Dalam Putusan Mahkamah Agung yang membatalkan Perpres 75/2019, dijelaskan bahwa dari hasil Audit Badan Pengawasan Keuangan dan Pembangunan (BPKP) terhadap BPJS Kesehatan dalam Rapat Gabungan Komisi IX dan XI DPR RI serta dikaitkan dengan realitas BPJS Kesehatan saat ini, ditemukan beberapa fakta antara lain:
1. anggaran BPJS Kesehatan selalu mengalami defisit setiap tahunnya;
2. permasalahan NIK Peserta;
3. tata kelola kepesertaan tidak konsisten dalam mendata masyarakat yang seharusnya ditanggung pemerintah;
4. manajemen dan Perhitungan BPJS Kesehatan tidak dilakukan dengan baik;
5. dan masih banyak lagi.
BACA JUGA: RELAKSASI KREDIT
Dalam pertimbangannya, Majelis Hakim menjelaskan bahwa kesalahan dan kecurangan (fraud) dalam pengelolaan dan pelaksanaan jaminan sosial oleh BPJS yang menyebabkan terjadinya defisit Dana Jaminan Sosial (DJS) Kesehatan enggak boleh dibebankan kepada masyarakat dengan cara menaikkan iuran BPJS bagi peserta PBPU dan PB sebagaimana diatur dalam Pasal 34 Ayat (1) dan (2) Perpres 75/2019.

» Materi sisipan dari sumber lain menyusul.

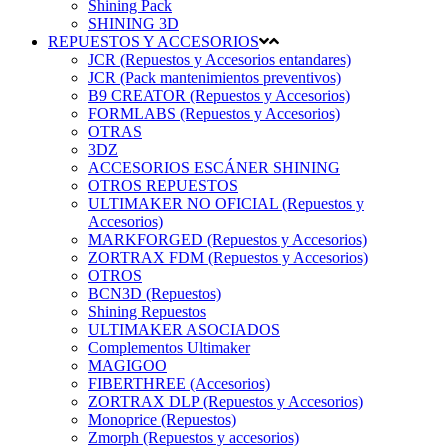
Shining Pack
SHINING 3D
REPUESTOS Y ACCESORIOS
JCR (Repuestos y Accesorios entandares)
JCR (Pack mantenimientos preventivos)
B9 CREATOR (Repuestos y Accesorios)
FORMLABS (Repuestos y Accesorios)
OTRAS
3DZ
ACCESORIOS ESCÁNER SHINING
OTROS REPUESTOS
ULTIMAKER NO OFICIAL (Repuestos y
Accesorios)
MARKFORGED (Repuestos y Accesorios)
ZORTRAX FDM (Repuestos y Accesorios)
OTROS
BCN3D (Repuestos)
Shining Repuestos
ULTIMAKER ASOCIADOS
Complementos Ultimaker
MAGIGOO
FIBERTHREE (Accesorios)
ZORTRAX DLP (Repuestos y Accesorios)
Monoprice (Repuestos)
Zmorph (Repuestos y accesorios)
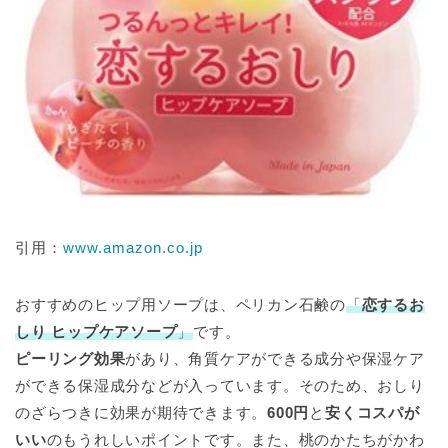
引用：
www.amazon.co.jp
おすすめのヒップ用ソープは、ペリカン石鹸の
「
恋するお
しり ヒップケアソープ
」
です。
ピーリング効果
があり、角質ケアができる成分や保湿ケア
ができる保湿成分などが入っています。そのため、おしり
のざらつきに効果が期待できます。
600円
と
安くコスパが
いい
のもうれしいポイントです。また、桃のかたちがかわ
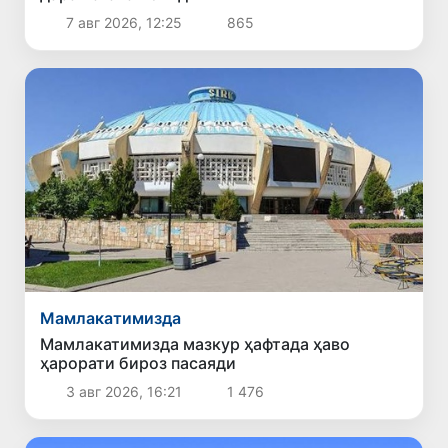
7 авг 2026, 12:25
865
Мамлакатимизда
Мамлакатимизда мазкур ҳафтада ҳаво
ҳарорати бироз пасаяди
3 авг 2026, 16:21
1 476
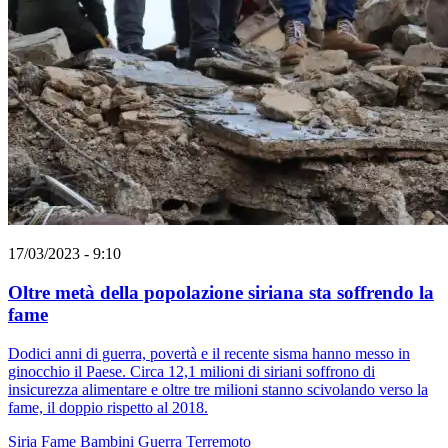
17/03/2023 - 9:10
Oltre metà della popolazione siriana sta soffrendo la
fame
Dodici anni di guerra, povertà e il recente sisma hanno messo in
ginocchio il Paese. Circa 12,1 milioni di siriani soffrono di
insicurezza alimentare e oltre tre milioni stanno scivolando verso la
fame, il doppio rispetto al 2018.
Siria
Fame
Bambini
Guerra
Terremoto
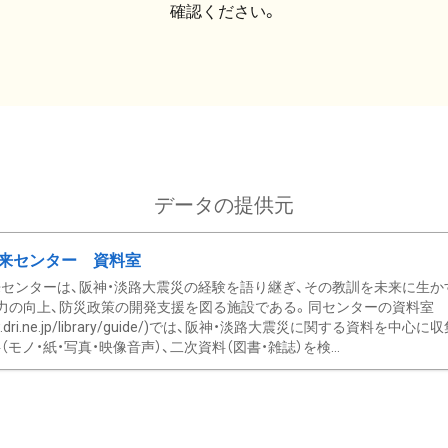
確認ください。
データの提供元
来センター 資料室
センターは、阪神・淡路大震災の経験を語り継ぎ、その教訓を未来に生か
力の向上、防災政策の開発支援を図る施設である。同センターの資料室
/www.dri.ne.jp/library/guide/)では、阪神・淡路大震災に関する資料
モノ・紙・写真・映像音声）、二次資料（図書・雑誌）を検...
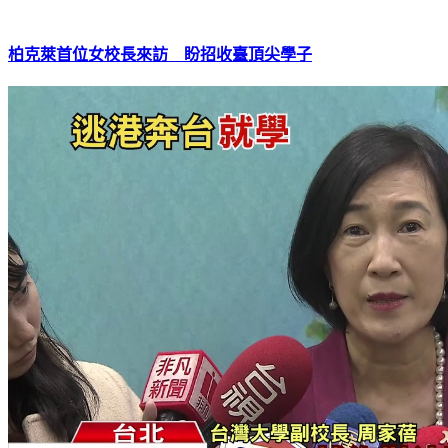
柏克萊首位女校長來訪 盼招收臺頂尖學子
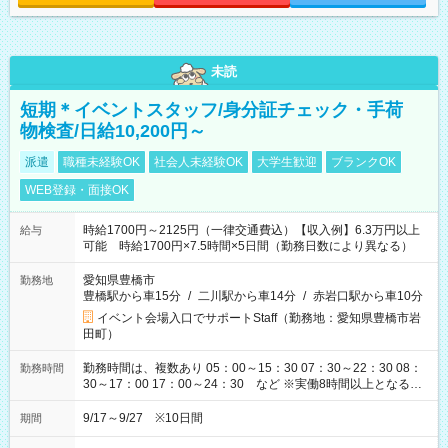
未読
短期＊イベントスタッフ/身分証チェック・手荷
物検査/日給10,200円～
派遣
職種未経験OK
社会人未経験OK
大学生歓迎
ブランクOK
WEB登録・面接OK
時給1700円～2125円（一律交通費込）【収入例】6.3万円以上
給与
可能 時給1700円×7.5時間×5日間（勤務日数により異なる）
愛知県豊橋市
勤務地
豊橋駅から車15分
/
二川駅から車14分
/
赤岩口駅から車10分
イベント会場入口でサポートStaff（勤務地：愛知県豊橋市岩
田町）
勤務時間は、複数あり 05：00～15：30 07：30～22：30 08：
勤務時間
30～17：00 17：00～24：30 など ※実働8時間以上となる勤
務もあります。 【休憩】60分+他休憩あり 交替で取得します。
安全面に配慮しこまめな休憩があります。
9/17～9/27 ※10日間
期間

Jadi kesimpulannya, kesalahan dan kecurangan dalam pengelolaan dana jaminan sosial enggak boleh dibebankan kepada masyarakat. Menaikkan iuran BPJS Kesehatan bukan solusi tepat untuk menutupi defisit keuangan BPJS. Jangan bikin rakyat sengsara dong.
Kalau setelah baca artikel ini ada yang komen, lah cuma bisa sambat, komen, terus solusinya apa? Jangan tanya saya lah, udah jadi tugas dan kewajiban pemerintah, manajemen BPJS Kesehatan dan kementerian terkait untuk memperbaiki kesalahan dan kecurangan dalam pengelolaan dan pelaksanaan program jaminan sosial tanpa membebankan kepada masyarakat seperti saya. Paling enggak, kalau sudah berbuat salah, ya harus bertanggung jawab dong.